- **Problem set**:
• A. Copy the part of the Fisher-Yates shuffle post that runs from "You make one" to "of..gee..one element. :-)".
• B. Translate this sentence from the Fisher-Yates shuffle post into Spanish: "Therefore on average the number of swaps you save is log(n) plus a complicated constant plus some small terms."
• C. Answer these questions from the Fisher-Yates shuffle post, marking each answer the same way:
(i) How many swaps are made at each step of the pass through the array?
(ii) Which integral do the local trapezoidal approximations approximate?
(iii) What is the variance of the sum bounded by?

- **Text to read**:
RE (tilly) 3: Fisher-Yates Shuffle

You make one pass through the array. At each step you will make one swap. The idea is that at the first step you choose what element belongs at the end of the array. At the second step you choose the next to last element of the array out of what remained. And so on until you get to choosing the first element out of..gee..one element. :-)

Now how many times will you swap an element for itself? On average the last element gets swapped 1/n times, the next one 1/(n-1), etc down to 1/1. That is:

1 + 1/2 + 1/3 + ... + 1/n

Which is, after suitable rearranging:

1/2 + 1/2n +
     (1 + 1/2)/2 +
     (1/2 + 1/3)/2 +
     (1/3 + 1/4)/2 +
     .  .  .       +
     (1/(n-1) + 1/n)/2

Aside from the pieces at the ends, this turns out to be a sum of local trapezoidal approximations to the integral from 1 to n of 1/x. The error terms turn out to converge to a constant, and the integral that you are approximating is log(n)-log(1)=log(n). (Natural logs, of course, are the only kind that most mathematicians care about.)

Therefore on average the number of swaps you save is log(n) plus a complicated constant plus some small terms.

Now this is on average. What will happen realistically? Well instead of adding up numbers we are adding up random variables. The calculation this time makes the previous one I sketched seem trivial. (Note, the variables are not independent.) But glory halleluja! The variance of the sum for any number of terms turns out to be bounded by a constant (and not a big one either) so in fact you can put absolute upper bound on the likelyhood it varies by more than, say, 10 from that average. So you can say that within (eg) a 99% confidence interval it will lie within some fixed distance of log(n), and that estimate will be true for n=10, n=1000, n=1,000,000, and n=10^100.

- **Material**:
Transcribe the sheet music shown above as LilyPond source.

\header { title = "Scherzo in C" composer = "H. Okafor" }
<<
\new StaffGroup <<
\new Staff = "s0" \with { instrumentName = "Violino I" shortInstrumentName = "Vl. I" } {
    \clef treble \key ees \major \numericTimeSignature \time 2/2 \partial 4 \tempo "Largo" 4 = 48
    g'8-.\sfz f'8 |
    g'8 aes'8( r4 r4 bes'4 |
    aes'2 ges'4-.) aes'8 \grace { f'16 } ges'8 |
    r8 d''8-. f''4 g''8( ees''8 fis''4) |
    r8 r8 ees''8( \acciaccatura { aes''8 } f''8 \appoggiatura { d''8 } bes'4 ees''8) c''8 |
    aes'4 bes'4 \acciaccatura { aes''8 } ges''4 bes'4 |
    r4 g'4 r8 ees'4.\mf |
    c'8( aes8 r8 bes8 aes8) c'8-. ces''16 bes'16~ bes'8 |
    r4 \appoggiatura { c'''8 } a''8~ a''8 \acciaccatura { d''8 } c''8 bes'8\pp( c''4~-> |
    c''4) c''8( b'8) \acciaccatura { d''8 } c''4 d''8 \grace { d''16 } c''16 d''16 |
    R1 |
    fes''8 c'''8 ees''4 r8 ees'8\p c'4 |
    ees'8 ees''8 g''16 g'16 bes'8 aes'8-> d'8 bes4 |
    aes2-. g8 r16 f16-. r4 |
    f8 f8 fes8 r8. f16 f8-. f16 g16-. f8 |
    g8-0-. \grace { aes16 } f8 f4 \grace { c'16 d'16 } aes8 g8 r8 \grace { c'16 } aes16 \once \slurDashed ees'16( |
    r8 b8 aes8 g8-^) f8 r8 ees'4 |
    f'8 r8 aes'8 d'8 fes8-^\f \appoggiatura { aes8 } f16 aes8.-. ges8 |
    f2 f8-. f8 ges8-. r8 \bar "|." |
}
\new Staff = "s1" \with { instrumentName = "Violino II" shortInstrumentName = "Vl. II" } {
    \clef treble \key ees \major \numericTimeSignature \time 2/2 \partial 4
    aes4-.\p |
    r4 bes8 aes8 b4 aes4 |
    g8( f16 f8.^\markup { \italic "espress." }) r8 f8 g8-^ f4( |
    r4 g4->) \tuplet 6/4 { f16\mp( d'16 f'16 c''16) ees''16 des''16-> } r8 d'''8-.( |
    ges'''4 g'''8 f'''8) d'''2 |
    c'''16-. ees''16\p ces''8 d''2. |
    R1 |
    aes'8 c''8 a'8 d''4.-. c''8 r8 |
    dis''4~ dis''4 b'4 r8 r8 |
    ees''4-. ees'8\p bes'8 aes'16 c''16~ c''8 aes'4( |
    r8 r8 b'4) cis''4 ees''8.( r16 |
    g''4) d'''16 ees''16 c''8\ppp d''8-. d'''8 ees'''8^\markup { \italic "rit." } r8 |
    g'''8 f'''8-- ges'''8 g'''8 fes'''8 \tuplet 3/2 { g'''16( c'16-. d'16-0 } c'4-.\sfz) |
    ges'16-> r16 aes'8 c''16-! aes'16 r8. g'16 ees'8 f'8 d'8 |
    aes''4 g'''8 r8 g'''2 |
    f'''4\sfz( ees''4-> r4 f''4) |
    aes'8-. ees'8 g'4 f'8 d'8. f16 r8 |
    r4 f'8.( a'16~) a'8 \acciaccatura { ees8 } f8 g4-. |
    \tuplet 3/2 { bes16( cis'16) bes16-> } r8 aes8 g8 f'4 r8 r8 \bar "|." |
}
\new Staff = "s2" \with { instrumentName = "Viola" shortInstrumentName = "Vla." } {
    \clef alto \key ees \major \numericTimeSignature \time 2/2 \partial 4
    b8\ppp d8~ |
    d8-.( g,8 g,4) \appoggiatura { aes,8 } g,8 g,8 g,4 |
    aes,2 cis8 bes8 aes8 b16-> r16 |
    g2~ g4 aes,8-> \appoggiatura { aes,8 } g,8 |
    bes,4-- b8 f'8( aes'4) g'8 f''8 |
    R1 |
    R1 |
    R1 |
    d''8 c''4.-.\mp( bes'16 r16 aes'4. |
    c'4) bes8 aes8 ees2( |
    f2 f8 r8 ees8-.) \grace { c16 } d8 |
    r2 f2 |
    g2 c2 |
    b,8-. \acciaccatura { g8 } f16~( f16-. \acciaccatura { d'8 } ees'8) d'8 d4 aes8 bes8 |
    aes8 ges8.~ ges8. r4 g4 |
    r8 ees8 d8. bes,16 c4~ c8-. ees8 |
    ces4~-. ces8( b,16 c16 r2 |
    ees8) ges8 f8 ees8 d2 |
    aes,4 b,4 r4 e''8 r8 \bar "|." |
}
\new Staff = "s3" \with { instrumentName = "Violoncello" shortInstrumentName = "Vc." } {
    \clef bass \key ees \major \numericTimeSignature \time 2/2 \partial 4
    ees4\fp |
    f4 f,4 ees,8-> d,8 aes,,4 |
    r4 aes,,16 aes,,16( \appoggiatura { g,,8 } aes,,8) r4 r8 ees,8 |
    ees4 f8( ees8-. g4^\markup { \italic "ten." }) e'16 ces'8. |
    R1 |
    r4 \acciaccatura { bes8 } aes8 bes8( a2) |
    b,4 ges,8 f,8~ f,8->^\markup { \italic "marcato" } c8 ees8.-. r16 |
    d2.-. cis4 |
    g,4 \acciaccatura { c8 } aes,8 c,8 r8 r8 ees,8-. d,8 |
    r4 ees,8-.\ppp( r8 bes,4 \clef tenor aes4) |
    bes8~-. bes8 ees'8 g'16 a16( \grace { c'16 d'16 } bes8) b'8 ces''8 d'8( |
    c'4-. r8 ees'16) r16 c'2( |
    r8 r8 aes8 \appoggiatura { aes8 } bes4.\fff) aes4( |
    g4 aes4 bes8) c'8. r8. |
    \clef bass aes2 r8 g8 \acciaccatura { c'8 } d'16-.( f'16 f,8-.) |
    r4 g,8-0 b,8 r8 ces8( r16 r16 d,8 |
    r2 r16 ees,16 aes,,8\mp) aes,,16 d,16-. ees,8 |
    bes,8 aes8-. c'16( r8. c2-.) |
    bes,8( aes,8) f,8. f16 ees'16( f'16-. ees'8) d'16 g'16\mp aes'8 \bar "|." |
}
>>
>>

---

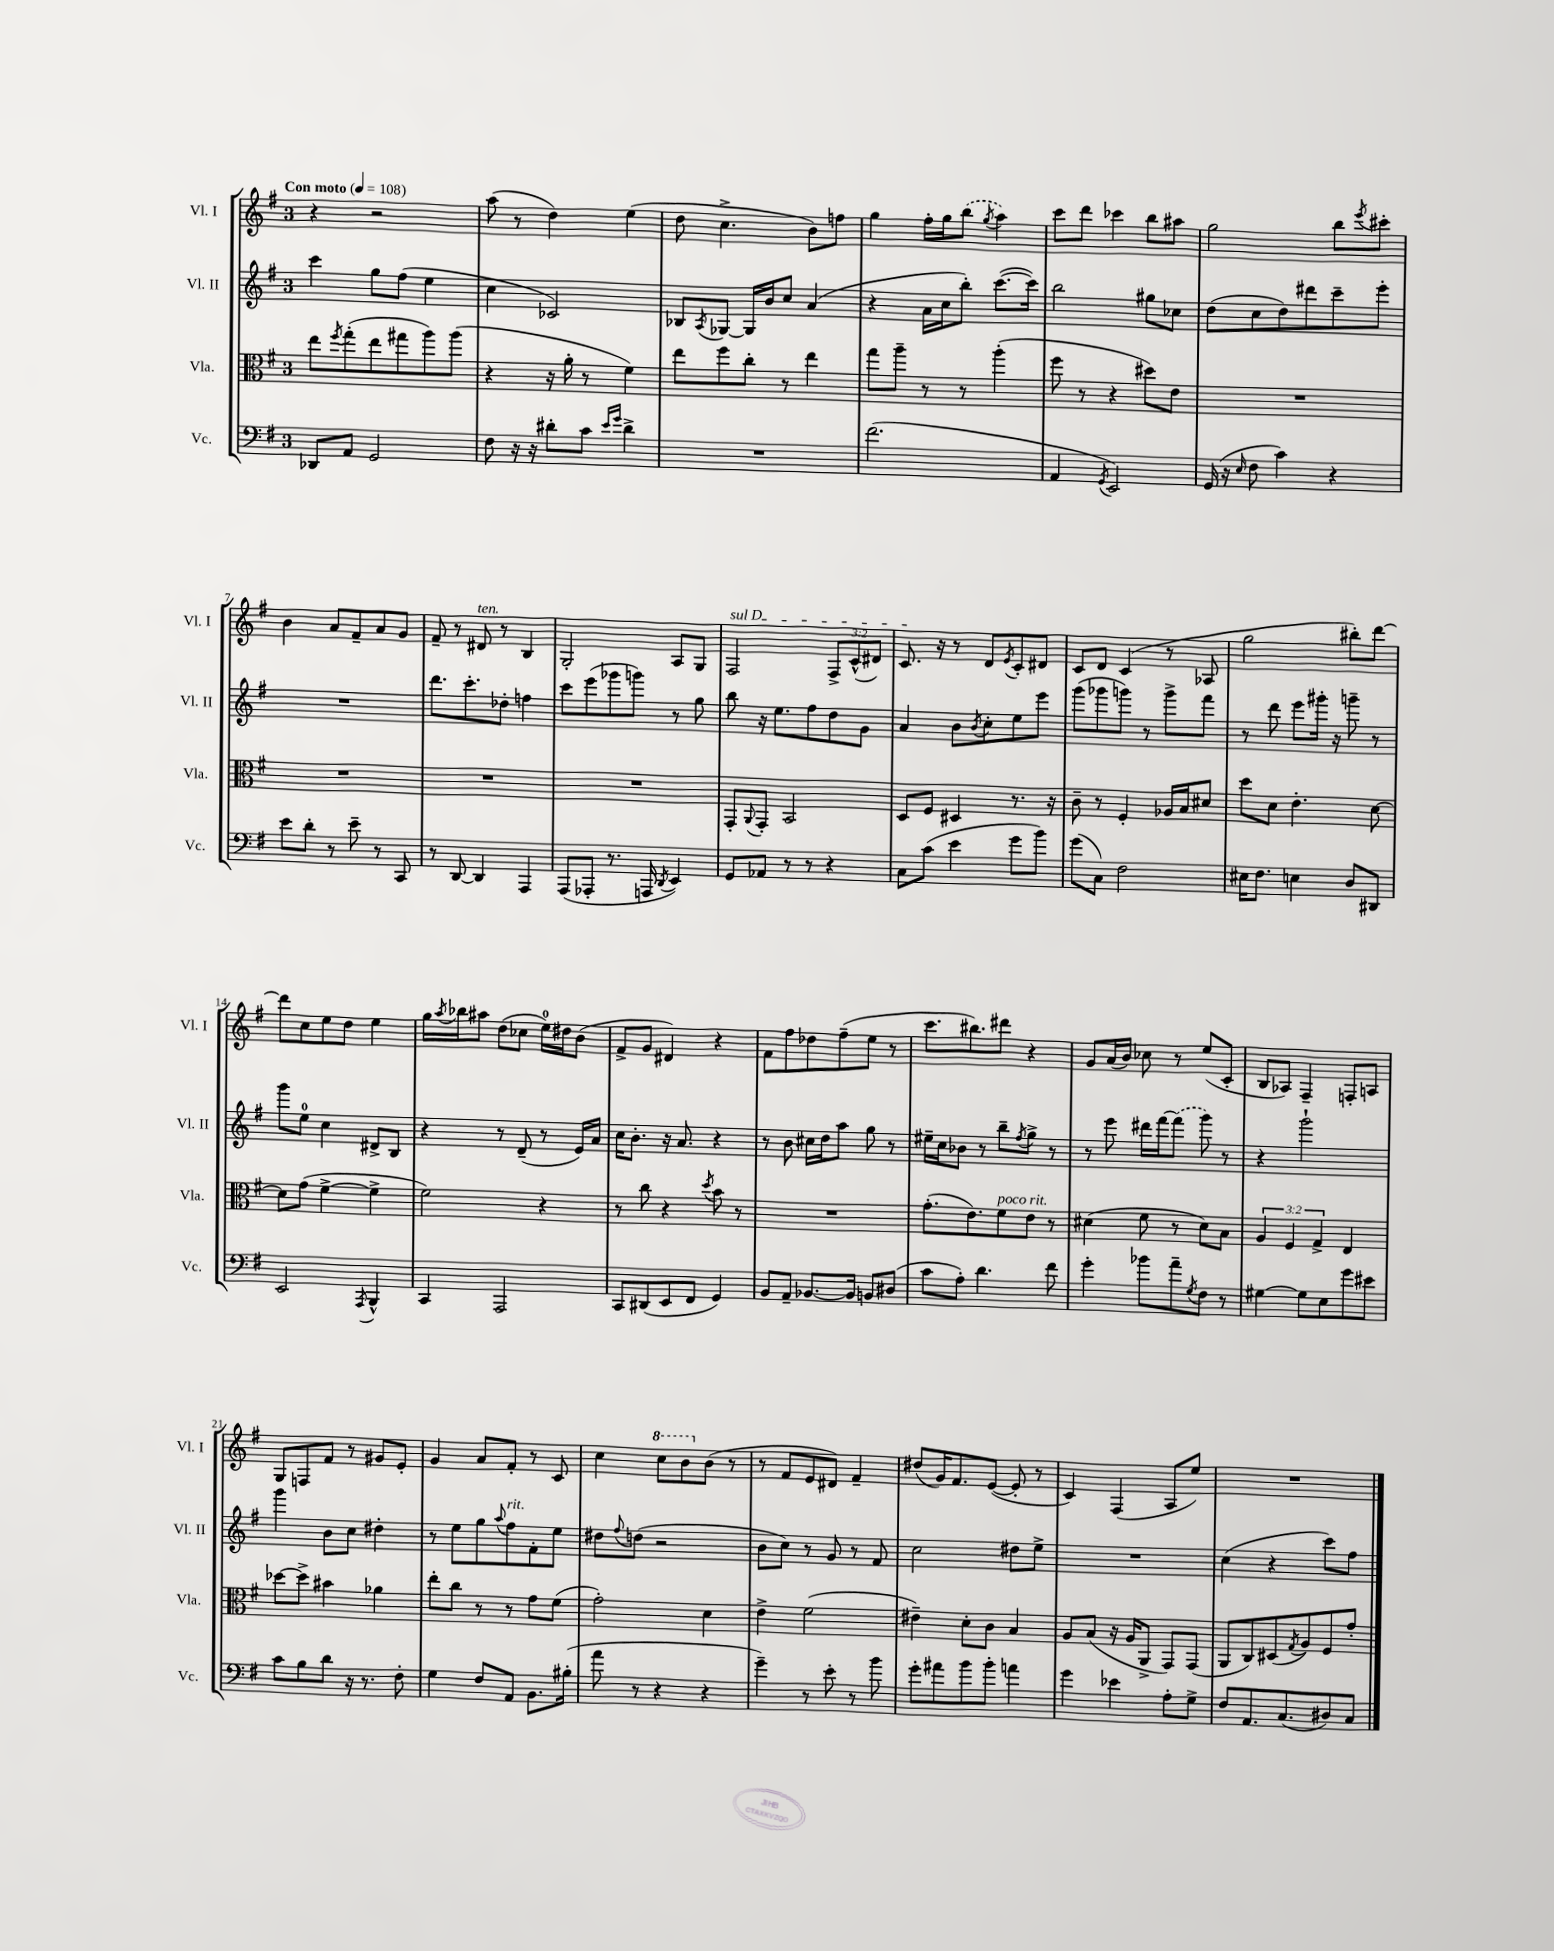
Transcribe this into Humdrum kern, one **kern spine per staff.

- **Answer set**:
• A.
You make one pass through the array. At each step you will make one swap. The idea is that at the first step you choose what element belongs at the end of the array. At the second step you choose the next to last element of the array out of what remained. And so on until you get to choosing the first element out of..gee..one element. :-)

• B. Por lo tanto, en promedio, el número de intercambios que te ahorras es log(n) más una constante complicada más algunos términos pequeños.

• C.
(i) One swap.
(ii) The integral from 1 to n of 1/x.
(iii) A constant, and not a big one.